Tout le monde a bien compris que les cours du pétrole-papier et autres commodities associées, instruments de couverture contre la dépréciation du dollar et de diversification de portefeuille, sponsorisés par des taux financiers administrés voisins de zéro, sont repartis dans une phase de croissance, ou rallye, jusqu’à ce que la nouvelle bulle spéculative n’éclate sous l’impact destructeur, pour les économies mondiales, de ces accroissements programmés et immodérés des cours. C’est ainsi que notre ami Jeffrey Currie de Goldman, après avoir expliqué que la pénurie était proche, prédit un pétrole à 96,5 $/baril dans les 12 mois à venir. (Appréciez la virgule qui ajoute à la crédibilité de la prédiction quasiment scientifique). Ces derniers jours, il n’a fallu qu’une légère détente du dollar contre les autres monnaies, pour voir immédiatement repartir ce rallye sur le pétrole démarré il y a un an déjà. Les blablas de l’IEA sur le prix optimal du pétrole, qui serait entre 70 et 80$/baril, doivent faire doucement sourire les teneurs de Marché qui sont en ce moment au-dessus des 84$/baril.
Il y a bien sûr dans ce mouvement de hausse des cours tous les éléments pour soutenir l’offre. Aucun pays membre de l’OPEC ne refuserait de vendre un baril de plus de pétrole à ces prix là. Les vannes sont largement ouvertes, même si formellement les quotas de Décembre 2008 sont toujours en vigueur. Quand aux pays NON-OPEC tels que la Russie ou le Brésil, ils feront tout pour participer à la fête. Plus aucun pétrolier ne réduit ses investissements dans l’exploration-production. On voit même l’administration Obama vouloir étendre peu à peu le domaine d’exploration-production accessible dans l’offshore américain au large de la Virginie et au plus près (125 miles au lieu de 235) des côtes de Floride. Il est évident que la volonté de satisfaire à la demande de pétrole est intacte dans le monde des Compagnies Pétrolières. C’est leur job et leur gagne pain.
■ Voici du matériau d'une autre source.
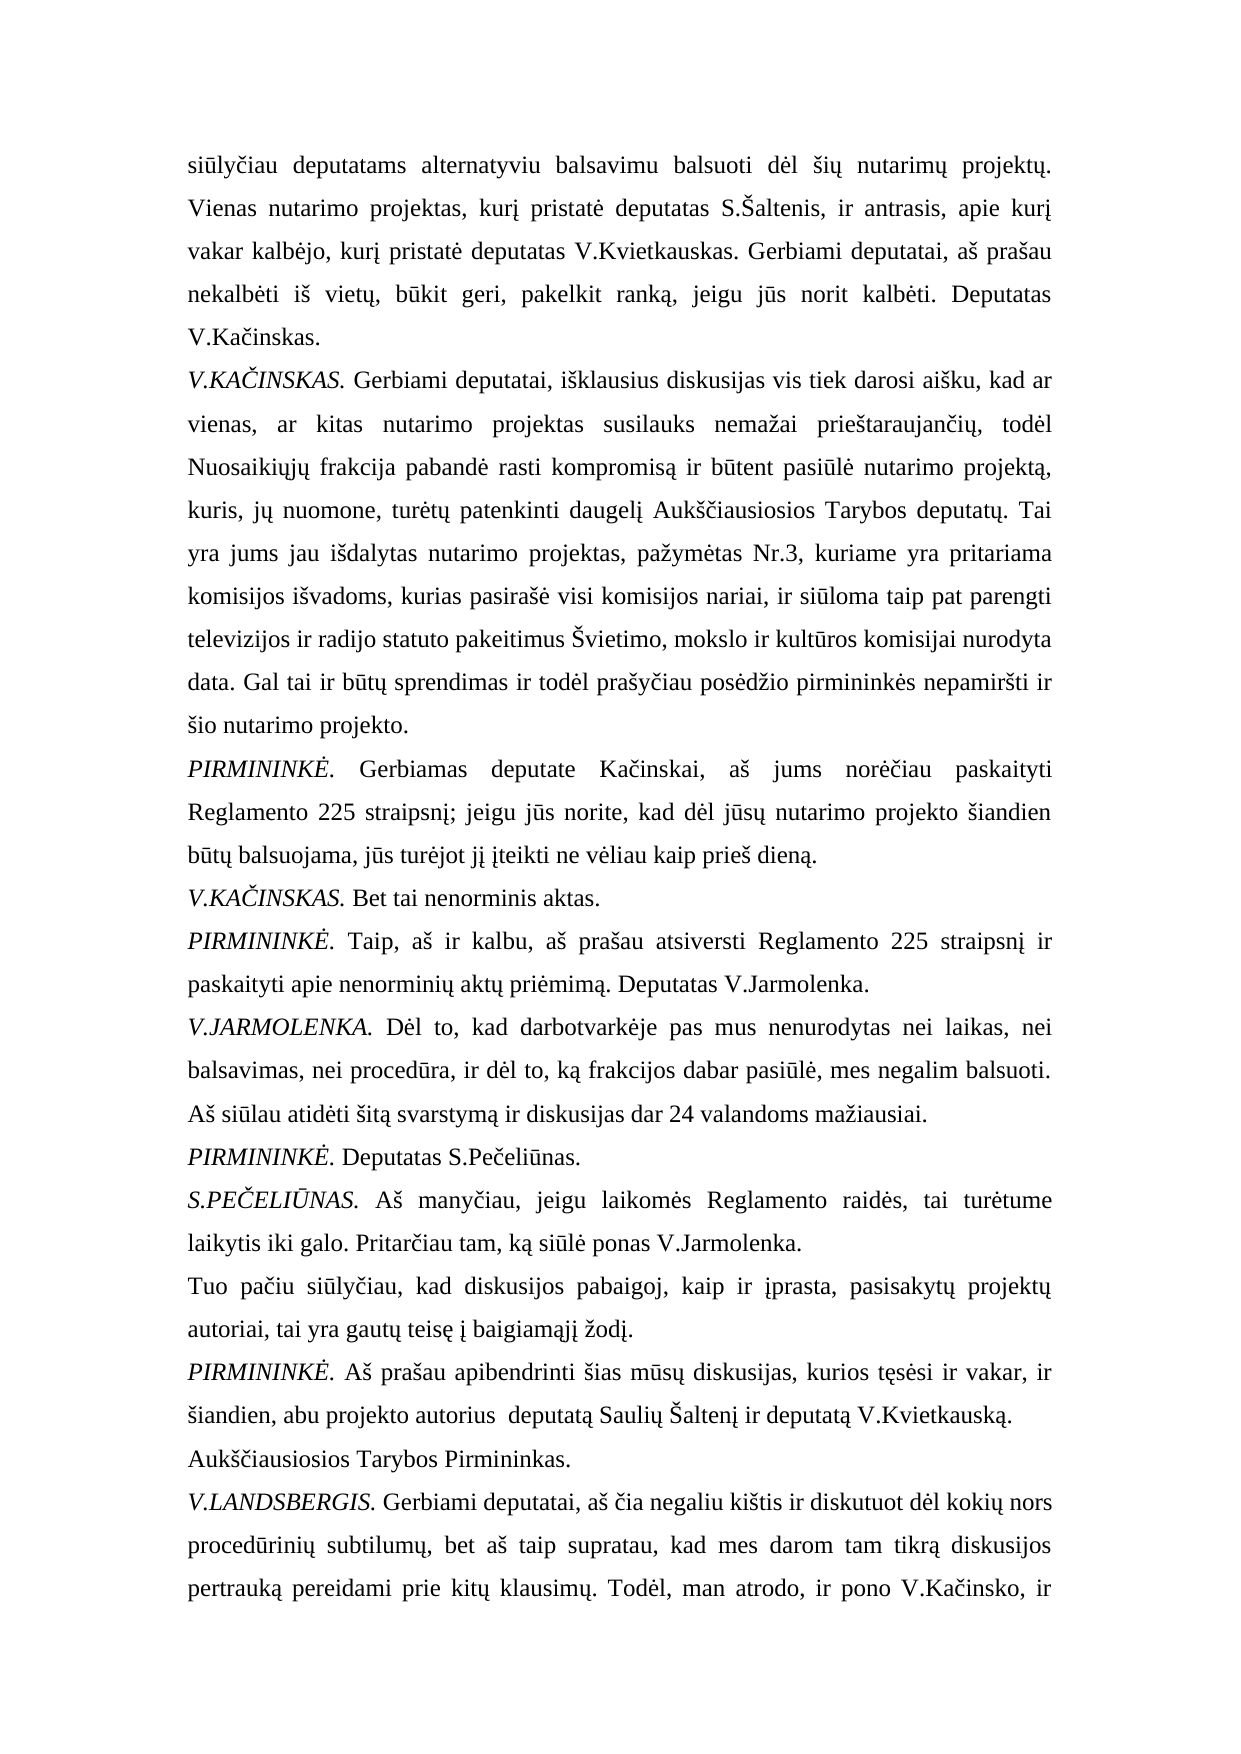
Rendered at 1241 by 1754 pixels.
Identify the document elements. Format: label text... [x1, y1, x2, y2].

text V.LANDSBERGIS. Gerbiami deputatai, aš čia negaliu kištis ir diskutuot dėl kokių nors procedūrinių subtilumų, bet aš taip supratau, kad mes darom tam tikrą diskusijos pertrauką pereidami prie kitų klausimų. Todėl, man atrodo, ir pono V.Kačinsko, ir [187, 1487, 1053, 1602]
text Tuo pačiu siūlyčiau, kad diskusijos pabaigoj, kaip ir įprasta, pasisakytų projektų autoriai, tai yra gautų teisę į baigiamąjį žodį. [187, 1271, 1053, 1343]
text V.JARMOLENKA. Dėl to, kad darbotvarkėje pas mus nenurodytas nei laikas, nei balsavimas, nei procedūra, ir dėl to, ką frakcijos dabar pasiūlė, mes negalim balsuoti. Aš siūlau atidėti šitą svarstymą ir diskusijas dar 24 valandoms mažiausiai. [187, 1012, 1053, 1127]
text siūlyčiau deputatams alternatyviu balsavimu balsuoti dėl šių nutarimų projektų. Vienas nutarimo projektas, kurį pristatė deputatas S.Šaltenis, ir antrasis, apie kurį vakar kalbėjo, kurį pristatė deputatas V.Kvietkauskas. Gerbiami deputatai, aš prašau nekalbėti iš vietų, būkit geri, pakelkit ranką, jeigu jūs norit kalbėti. Deputatas V.Kačinskas. [187, 150, 1053, 351]
text S.PEČELIŪNAS. Aš manyčiau, jeigu laikomės Reglamento raidės, tai turėtume laikytis iki galo. Pritarčiau tam, ką siūlė ponas V.Jarmolenka. [187, 1185, 1053, 1257]
text PIRMININKĖ. Aš prašau apibendrinti šias mūsų diskusijas, kurios tęsėsi ir vakar, ir šiandien, abu projekto autorius deputatą Saulių Šaltenį ir deputatą V.Kvietkauską. [187, 1357, 1053, 1429]
text PIRMININKĖ. Taip, aš ir kalbu, aš prašau atsiversti Reglamento 225 straipsnį ir paskaityti apie nenorminių aktų priėmimą. Deputatas V.Jarmolenka. [187, 926, 1053, 998]
text PIRMININKĖ. Deputatas S.Pečeliūnas. [187, 1142, 1053, 1171]
text V.KAČINSKAS. Bet tai nenorminis aktas. [187, 883, 1053, 912]
text PIRMININKĖ. Gerbiamas deputate Kačinskai, aš jums norėčiau paskaityti Reglamento 225 straipsnį; jeigu jūs norite, kad dėl jūsų nutarimo projekto šiandien būtų balsuojama, jūs turėjot jį įteikti ne vėliau kaip prieš dieną. [187, 754, 1053, 869]
text Aukščiausiosios Tarybos Pirmininkas. [187, 1444, 1053, 1472]
text V.KAČINSKAS. Gerbiami deputatai, išklausius diskusijas vis tiek darosi aišku, kad ar vienas, ar kitas nutarimo projektas susilauks nemažai prieštaraujančių, todėl Nuosaikiųjų frakcija pabandė rasti kompromisą ir būtent pasiūlė nutarimo projektą, kuris, jų nuomone, turėtų patenkinti daugelį Aukščiausiosios Tarybos deputatų. Tai yra jums jau išdalytas nutarimo projektas, pažymėtas Nr.3, kuriame yra pritariama komisijos išvadoms, kurias pasirašė visi komisijos nariai, ir siūloma taip pat parengti televizijos ir radijo statuto pakeitimus Švietimo, mokslo ir kultūros komisijai nurodyta data. Gal tai ir būtų sprendimas ir todėl prašyčiau posėdžio pirmininkės nepamiršti ir šio nutarimo projekto. [187, 366, 1053, 739]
Mais il y a l’autre versant qui est la demande. Et là les choses sont beaucoup plus complexes puisque la demande mondiale est la résultante de deux importants mouvements l’un à la hausse, provenant des pays qui se développent (Chine, Inde, Moyen-Orient, Brésil,…) et l’autre à la baisse qui concerne les pays les plus riches de l’OCDE en phase de réduction de leur formidable gaspillage énergétique. Bien sûr les prix des produits pétroliers à la pompe ainsi que la montée en puissance des biocarburants qui apporte 2 millions de barils/jour, agissent sur cette demande.
FIG. Les importations d’énergie des Etat-Unis sont passées en-dessous de leur niveau de 1999. (Rem.: un quadrillion de BTU vaut 293 TWh thermiques)
Pour illustrer l’impact de cette forte baisse de la demande, bien souvent sous-estimée, il est intéressant de bien mesurer ce qui s’est passé aux Etats-Unis depuis quatre ans. Entre 2005 et 2009, les importations nettes d’énergie des USA nous dit l’EIA sont passées de 30,1 QBTU à 22,8 QBTU ce qui représente une baisse de 24% en quatre ans (FIG., courbe rouge). Parmi les diverses composantes de ce retrait, ce sont les importations nettes de pétrole et de produits pétroliers qui apportent la contribution majeure avec une chute de 26,8 QBTU à moins de 21 QBTU (FIG., courbe noire) soit une baisse de 22%. Le restant est imputable à la baisse des importations de gaz naturel dont les Etats-Unis regorgent. Ces baisses d’importations sont dues à la décroissance des consommations de pétrole par les foyers et les industries américains, à la montée en puissance des biocarburants, à l’accroissement des productions autochtones de pétrole (Golfe du Mexique) et de gaz naturel (gaz de schistes).
A partir de cet exemple, amplifié par les baisses de consommations de pétrole au Japon et en Europe, il est possible de pronostiquer, en opposition avec les grandes officines de prévision, que les consommations de pétrole dans le monde vont rester globalement stables et qu’elles pourraient reprendre même leur mouvement de détente si les prix poursuivent leur ascension spéculative. Cela va se traduire par une stagnation des volumes consommés et donc produits. Certains appelleront ce phénomène peak oil …mais peu importe. Il sera porteur de la prochaine crise économique.